RECORDS FOR THIS TASK:
--

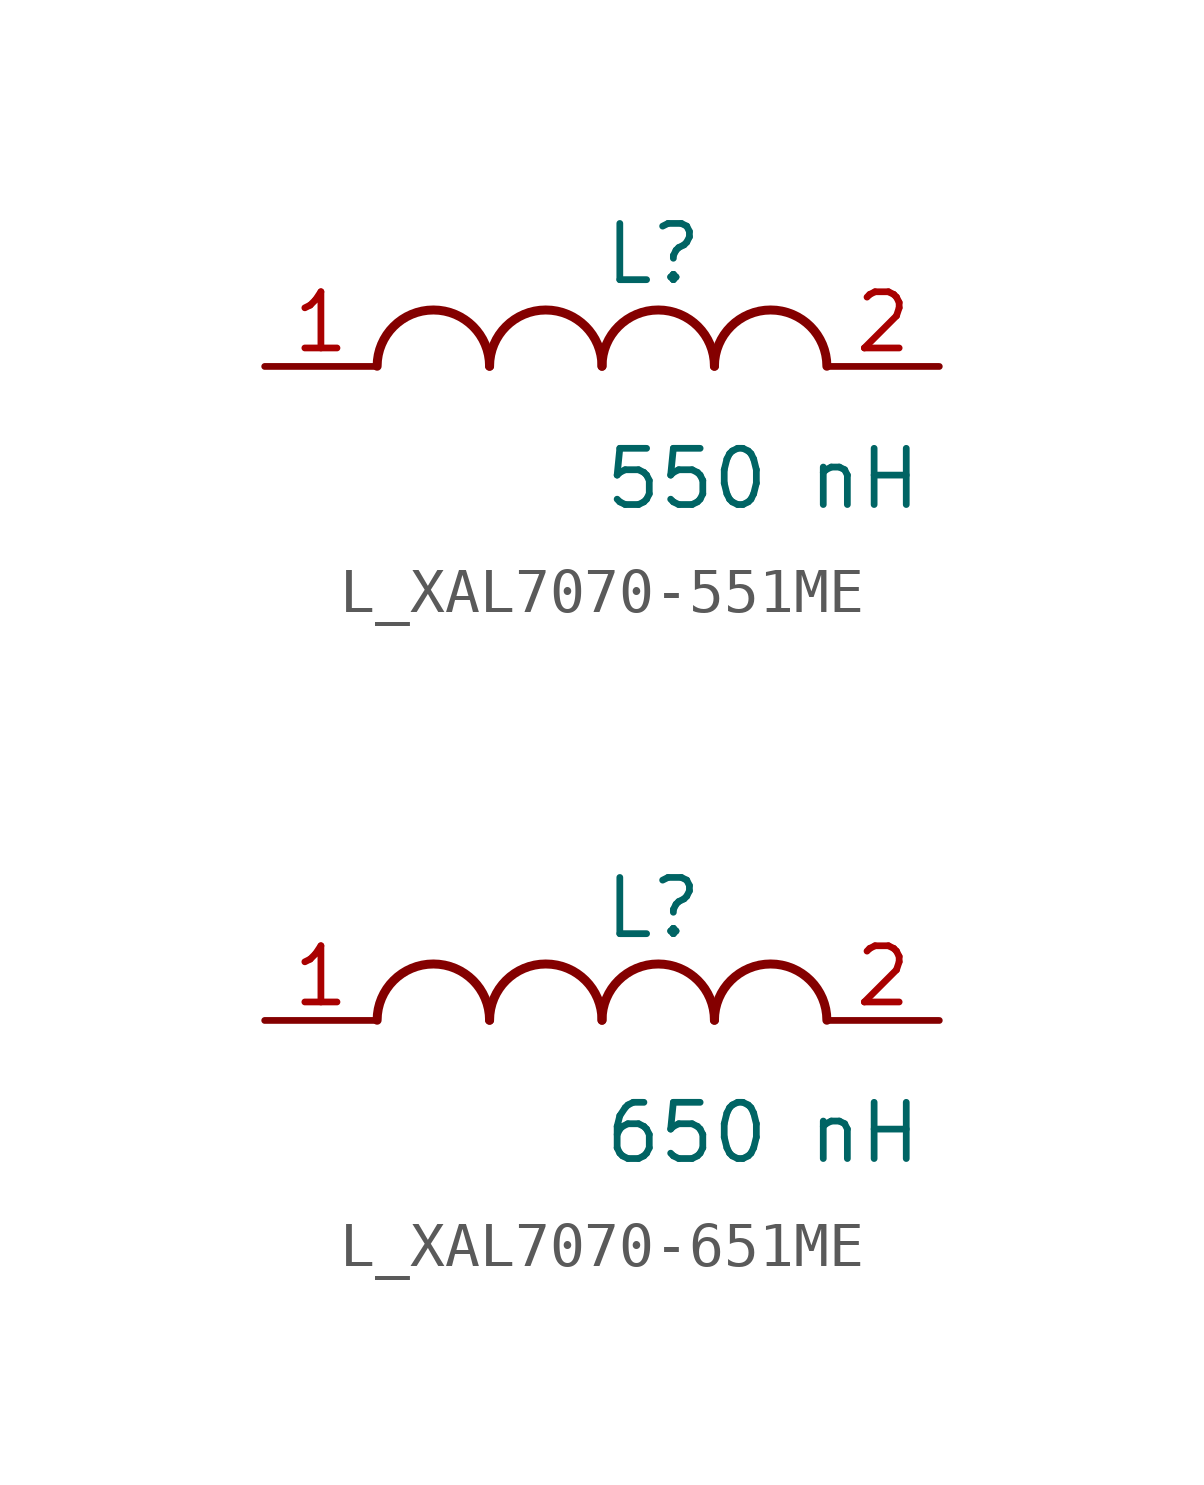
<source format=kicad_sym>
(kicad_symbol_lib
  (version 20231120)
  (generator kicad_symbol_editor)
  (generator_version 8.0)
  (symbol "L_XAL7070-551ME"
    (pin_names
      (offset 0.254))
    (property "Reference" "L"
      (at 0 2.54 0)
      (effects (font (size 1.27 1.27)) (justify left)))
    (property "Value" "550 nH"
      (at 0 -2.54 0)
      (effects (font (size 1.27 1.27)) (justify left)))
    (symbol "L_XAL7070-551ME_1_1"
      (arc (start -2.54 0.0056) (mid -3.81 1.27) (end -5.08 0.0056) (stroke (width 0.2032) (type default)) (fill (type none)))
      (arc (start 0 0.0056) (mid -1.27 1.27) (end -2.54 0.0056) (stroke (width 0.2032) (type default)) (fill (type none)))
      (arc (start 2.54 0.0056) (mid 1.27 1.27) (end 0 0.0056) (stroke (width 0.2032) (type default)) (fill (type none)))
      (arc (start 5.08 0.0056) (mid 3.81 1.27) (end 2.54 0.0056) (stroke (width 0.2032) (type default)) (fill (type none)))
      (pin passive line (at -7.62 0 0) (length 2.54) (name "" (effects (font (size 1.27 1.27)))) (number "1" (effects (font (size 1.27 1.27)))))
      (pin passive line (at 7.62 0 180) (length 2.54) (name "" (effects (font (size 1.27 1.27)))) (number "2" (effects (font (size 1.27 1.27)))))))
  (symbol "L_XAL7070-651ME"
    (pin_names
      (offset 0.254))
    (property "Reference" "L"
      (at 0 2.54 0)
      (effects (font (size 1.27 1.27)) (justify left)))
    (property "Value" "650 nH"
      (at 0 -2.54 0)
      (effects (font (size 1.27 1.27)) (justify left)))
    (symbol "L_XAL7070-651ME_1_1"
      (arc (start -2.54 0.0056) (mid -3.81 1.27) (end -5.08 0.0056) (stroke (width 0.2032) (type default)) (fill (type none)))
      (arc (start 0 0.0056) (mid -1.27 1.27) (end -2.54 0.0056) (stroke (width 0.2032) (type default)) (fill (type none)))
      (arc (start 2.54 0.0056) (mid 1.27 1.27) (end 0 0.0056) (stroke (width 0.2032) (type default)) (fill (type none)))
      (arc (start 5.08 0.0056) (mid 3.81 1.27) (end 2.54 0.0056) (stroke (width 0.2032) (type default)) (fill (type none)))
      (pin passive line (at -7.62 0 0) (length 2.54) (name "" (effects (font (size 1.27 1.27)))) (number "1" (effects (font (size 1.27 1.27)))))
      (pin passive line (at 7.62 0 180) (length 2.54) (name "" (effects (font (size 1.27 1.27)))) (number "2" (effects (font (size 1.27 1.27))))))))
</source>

--

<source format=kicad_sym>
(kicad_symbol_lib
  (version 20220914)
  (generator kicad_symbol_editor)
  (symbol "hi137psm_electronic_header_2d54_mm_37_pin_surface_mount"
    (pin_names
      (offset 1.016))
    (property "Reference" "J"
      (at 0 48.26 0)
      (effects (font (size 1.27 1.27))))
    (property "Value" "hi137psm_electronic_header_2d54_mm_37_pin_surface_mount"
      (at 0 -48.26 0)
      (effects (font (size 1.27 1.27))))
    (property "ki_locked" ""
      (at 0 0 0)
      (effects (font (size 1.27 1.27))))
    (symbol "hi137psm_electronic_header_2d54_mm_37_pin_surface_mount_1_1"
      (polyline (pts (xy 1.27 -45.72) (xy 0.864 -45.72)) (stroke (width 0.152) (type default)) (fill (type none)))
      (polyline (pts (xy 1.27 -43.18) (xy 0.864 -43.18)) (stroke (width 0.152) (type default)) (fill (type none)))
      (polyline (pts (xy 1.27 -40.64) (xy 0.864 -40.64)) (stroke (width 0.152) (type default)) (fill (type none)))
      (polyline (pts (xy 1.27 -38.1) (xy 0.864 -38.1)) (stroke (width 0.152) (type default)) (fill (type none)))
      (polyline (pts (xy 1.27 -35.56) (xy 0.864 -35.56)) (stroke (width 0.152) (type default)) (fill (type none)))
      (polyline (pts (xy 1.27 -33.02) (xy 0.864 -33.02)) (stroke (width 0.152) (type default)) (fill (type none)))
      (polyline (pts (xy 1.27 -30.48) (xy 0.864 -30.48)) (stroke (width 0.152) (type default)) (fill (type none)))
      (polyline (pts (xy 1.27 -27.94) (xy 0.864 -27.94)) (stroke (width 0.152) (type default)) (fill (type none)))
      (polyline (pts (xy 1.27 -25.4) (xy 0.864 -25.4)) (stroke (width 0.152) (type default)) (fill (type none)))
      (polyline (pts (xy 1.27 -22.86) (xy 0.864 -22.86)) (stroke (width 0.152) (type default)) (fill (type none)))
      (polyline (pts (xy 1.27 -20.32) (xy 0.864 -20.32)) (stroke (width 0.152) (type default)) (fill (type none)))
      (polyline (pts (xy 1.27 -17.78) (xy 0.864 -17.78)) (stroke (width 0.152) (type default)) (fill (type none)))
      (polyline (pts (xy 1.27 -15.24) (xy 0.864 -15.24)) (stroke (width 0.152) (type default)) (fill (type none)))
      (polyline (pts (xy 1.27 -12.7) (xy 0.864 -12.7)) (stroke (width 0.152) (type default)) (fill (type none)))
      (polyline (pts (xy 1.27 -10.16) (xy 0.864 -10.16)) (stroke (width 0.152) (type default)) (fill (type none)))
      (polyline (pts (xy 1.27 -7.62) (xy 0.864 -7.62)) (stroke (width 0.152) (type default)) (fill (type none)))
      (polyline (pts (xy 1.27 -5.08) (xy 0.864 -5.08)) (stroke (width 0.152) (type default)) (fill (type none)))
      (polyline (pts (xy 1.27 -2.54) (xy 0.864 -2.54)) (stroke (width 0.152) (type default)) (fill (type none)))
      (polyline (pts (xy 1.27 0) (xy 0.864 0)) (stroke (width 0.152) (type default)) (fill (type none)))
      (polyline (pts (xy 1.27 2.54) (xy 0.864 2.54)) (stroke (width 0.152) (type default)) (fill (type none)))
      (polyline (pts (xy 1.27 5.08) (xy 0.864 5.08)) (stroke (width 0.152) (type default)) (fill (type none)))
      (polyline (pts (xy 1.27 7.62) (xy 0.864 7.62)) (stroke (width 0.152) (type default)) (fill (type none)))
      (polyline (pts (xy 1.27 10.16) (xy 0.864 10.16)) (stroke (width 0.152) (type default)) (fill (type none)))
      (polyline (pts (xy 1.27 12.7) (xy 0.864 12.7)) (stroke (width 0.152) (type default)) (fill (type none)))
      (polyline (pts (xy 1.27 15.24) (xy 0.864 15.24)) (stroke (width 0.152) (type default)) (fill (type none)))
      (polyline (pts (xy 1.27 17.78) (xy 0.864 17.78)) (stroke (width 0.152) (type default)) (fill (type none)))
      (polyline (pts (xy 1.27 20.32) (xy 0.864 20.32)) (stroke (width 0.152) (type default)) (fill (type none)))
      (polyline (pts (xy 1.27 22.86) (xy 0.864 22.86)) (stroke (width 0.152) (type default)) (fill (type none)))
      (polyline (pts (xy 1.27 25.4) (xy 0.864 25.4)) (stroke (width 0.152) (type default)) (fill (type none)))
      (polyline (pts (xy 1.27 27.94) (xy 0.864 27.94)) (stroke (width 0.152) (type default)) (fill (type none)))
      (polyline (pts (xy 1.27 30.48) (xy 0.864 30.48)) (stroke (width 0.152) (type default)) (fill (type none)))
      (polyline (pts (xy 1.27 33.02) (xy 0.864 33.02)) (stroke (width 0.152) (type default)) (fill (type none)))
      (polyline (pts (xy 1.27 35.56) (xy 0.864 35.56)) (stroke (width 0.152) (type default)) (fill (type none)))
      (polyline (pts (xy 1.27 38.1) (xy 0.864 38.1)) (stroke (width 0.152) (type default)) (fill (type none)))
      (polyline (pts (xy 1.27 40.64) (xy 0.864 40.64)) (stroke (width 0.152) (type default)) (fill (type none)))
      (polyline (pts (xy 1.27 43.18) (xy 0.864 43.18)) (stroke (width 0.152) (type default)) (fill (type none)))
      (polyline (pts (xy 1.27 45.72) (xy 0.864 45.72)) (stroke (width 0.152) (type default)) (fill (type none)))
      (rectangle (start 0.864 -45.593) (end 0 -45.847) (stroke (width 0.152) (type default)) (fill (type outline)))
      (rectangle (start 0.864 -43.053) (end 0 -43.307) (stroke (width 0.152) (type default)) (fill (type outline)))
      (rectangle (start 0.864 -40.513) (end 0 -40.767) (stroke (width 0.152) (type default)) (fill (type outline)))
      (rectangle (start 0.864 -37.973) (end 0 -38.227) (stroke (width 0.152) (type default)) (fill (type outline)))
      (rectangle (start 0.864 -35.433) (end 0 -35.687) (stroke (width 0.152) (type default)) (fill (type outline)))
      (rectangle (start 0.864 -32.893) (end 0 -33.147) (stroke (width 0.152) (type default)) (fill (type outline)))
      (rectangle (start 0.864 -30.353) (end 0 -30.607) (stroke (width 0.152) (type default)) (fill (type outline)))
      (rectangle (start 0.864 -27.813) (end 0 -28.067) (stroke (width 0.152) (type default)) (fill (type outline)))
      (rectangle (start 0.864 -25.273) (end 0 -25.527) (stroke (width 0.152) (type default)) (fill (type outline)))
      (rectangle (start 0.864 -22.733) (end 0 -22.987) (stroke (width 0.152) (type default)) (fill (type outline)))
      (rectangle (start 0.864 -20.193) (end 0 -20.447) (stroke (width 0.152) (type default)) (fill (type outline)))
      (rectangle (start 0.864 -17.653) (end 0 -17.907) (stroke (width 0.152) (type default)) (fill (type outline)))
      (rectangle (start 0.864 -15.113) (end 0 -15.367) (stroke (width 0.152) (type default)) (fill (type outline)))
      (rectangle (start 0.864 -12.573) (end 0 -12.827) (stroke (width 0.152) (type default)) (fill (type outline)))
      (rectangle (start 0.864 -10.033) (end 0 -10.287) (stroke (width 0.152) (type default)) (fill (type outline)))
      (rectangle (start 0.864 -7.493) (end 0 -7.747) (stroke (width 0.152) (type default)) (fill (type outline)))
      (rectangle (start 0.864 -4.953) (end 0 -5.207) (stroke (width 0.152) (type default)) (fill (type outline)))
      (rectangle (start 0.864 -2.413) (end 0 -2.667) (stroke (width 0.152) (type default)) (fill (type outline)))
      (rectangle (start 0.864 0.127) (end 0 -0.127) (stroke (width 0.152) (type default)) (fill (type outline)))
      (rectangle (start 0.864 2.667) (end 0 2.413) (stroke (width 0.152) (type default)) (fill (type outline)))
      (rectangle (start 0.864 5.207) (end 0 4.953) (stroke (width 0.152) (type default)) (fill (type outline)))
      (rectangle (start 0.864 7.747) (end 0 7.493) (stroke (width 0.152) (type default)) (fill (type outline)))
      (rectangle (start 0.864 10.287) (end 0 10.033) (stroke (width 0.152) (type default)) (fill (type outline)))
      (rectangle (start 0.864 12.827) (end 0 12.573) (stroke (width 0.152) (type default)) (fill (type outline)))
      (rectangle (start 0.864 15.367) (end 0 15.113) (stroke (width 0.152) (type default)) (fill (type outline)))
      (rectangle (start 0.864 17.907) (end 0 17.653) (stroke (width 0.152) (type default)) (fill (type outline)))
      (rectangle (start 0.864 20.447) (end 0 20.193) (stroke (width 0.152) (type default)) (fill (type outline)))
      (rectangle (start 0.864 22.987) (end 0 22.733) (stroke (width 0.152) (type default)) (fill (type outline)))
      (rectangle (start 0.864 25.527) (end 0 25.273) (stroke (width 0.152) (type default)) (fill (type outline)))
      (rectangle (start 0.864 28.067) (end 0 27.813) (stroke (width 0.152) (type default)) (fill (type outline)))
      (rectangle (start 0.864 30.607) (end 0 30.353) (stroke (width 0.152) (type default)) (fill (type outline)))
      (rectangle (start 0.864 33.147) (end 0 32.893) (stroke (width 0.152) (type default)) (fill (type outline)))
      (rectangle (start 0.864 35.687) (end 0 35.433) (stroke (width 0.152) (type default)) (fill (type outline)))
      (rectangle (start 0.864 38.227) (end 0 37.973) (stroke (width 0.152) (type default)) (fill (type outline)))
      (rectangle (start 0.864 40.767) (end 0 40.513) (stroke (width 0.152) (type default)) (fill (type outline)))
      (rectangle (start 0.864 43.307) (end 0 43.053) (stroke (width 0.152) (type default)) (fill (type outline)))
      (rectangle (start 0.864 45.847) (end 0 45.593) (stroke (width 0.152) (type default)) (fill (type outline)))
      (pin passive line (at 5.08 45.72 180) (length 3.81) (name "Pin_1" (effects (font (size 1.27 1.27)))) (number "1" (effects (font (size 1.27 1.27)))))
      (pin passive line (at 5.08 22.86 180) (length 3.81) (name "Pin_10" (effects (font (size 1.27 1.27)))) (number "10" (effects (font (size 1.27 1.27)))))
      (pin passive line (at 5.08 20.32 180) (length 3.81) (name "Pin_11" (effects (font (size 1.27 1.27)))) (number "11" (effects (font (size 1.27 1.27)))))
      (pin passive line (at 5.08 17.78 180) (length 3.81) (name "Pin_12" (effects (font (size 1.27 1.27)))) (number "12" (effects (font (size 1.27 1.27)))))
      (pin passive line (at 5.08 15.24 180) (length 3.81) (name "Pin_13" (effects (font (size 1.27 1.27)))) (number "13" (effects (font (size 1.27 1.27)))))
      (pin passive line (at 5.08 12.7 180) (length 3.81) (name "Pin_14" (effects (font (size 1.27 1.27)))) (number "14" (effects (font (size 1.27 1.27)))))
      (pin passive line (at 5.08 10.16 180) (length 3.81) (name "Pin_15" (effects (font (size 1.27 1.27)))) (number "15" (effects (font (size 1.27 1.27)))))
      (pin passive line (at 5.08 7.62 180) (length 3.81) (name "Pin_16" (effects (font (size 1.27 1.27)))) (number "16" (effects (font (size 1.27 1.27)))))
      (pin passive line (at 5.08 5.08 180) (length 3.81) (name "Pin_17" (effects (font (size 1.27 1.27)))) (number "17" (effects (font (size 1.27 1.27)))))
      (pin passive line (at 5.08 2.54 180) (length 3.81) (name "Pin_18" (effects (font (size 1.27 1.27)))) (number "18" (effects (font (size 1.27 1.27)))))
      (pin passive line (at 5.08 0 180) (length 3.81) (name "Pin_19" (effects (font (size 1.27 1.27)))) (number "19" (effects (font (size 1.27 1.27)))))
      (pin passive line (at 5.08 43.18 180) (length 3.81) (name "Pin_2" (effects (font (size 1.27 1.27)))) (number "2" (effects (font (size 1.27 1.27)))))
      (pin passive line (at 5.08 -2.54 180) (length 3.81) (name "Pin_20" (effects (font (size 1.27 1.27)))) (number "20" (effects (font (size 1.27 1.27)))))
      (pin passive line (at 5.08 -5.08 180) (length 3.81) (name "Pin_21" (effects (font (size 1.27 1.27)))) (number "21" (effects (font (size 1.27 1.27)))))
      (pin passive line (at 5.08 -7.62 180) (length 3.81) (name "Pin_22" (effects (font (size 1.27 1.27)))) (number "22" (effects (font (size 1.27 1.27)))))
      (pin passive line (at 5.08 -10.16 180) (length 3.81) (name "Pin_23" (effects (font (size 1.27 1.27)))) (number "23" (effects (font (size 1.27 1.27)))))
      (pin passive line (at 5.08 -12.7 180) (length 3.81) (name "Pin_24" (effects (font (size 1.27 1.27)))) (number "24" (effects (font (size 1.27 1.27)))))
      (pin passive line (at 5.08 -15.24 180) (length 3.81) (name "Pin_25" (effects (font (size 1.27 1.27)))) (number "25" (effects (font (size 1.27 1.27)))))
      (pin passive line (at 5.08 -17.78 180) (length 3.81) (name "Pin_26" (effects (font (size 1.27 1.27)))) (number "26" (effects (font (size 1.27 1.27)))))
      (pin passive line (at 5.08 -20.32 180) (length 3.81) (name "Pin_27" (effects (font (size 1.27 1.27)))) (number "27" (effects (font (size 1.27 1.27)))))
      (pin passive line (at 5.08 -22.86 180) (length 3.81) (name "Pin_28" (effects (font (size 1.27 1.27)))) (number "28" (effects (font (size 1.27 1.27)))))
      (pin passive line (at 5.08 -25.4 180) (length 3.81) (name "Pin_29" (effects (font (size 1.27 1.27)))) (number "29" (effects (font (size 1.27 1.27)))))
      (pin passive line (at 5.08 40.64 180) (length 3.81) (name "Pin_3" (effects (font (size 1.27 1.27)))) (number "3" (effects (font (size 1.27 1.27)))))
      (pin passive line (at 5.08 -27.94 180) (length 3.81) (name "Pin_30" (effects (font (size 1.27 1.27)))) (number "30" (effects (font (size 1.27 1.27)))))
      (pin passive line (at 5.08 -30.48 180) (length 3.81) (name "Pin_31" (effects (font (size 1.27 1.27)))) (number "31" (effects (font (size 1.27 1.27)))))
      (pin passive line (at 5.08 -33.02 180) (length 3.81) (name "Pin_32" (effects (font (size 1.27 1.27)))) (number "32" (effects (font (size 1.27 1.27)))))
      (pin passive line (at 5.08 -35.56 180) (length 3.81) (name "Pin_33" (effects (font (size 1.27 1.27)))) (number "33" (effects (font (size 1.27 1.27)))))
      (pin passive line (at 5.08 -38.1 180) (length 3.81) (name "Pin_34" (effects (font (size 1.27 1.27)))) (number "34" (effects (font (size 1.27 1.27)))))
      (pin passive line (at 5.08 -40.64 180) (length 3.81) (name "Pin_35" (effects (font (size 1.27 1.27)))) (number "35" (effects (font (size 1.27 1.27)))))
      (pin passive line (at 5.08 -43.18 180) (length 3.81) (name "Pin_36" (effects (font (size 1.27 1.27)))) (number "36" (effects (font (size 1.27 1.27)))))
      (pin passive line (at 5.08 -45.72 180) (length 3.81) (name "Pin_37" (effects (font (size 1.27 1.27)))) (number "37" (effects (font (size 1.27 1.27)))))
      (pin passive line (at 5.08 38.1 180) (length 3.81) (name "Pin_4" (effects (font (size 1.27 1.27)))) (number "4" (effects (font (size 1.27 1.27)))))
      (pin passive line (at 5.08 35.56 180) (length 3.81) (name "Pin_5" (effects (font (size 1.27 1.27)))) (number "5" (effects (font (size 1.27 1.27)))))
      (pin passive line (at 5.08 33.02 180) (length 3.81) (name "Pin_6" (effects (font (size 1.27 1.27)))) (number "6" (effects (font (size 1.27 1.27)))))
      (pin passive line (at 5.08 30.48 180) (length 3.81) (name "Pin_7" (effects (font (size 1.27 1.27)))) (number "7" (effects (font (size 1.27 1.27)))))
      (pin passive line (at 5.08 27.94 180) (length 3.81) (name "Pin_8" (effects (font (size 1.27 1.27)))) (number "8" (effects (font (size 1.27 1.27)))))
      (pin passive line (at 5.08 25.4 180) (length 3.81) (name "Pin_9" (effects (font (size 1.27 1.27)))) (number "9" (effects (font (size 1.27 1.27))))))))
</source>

--

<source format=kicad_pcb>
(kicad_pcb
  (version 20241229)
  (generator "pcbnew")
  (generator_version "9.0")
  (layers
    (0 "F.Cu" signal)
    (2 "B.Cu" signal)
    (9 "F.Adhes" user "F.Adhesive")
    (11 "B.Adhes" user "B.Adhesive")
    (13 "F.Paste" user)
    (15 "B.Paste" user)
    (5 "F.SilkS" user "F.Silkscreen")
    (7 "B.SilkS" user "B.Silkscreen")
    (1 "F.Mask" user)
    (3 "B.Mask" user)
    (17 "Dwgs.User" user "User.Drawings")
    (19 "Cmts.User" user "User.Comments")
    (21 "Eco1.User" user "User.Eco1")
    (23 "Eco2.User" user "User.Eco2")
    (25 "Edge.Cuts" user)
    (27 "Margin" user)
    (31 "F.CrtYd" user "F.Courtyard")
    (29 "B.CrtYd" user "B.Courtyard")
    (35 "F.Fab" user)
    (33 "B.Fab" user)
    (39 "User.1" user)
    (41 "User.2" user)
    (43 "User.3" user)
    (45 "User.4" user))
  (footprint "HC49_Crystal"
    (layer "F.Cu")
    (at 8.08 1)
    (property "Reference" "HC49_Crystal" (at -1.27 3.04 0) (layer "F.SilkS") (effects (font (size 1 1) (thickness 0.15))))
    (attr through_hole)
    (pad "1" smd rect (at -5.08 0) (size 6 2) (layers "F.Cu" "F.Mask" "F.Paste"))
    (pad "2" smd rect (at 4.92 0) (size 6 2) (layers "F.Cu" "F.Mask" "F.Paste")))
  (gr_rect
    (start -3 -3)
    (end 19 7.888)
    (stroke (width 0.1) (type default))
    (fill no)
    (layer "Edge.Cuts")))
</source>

--

WHAT THE TASK ASKS: Once you have found every line in the listing that holds the string "CrtYd", copy each of them.

RESPONSE BOX:
    (31 "F.CrtYd" user "F.Courtyard")
    (29 "B.CrtYd" user "B.Courtyard")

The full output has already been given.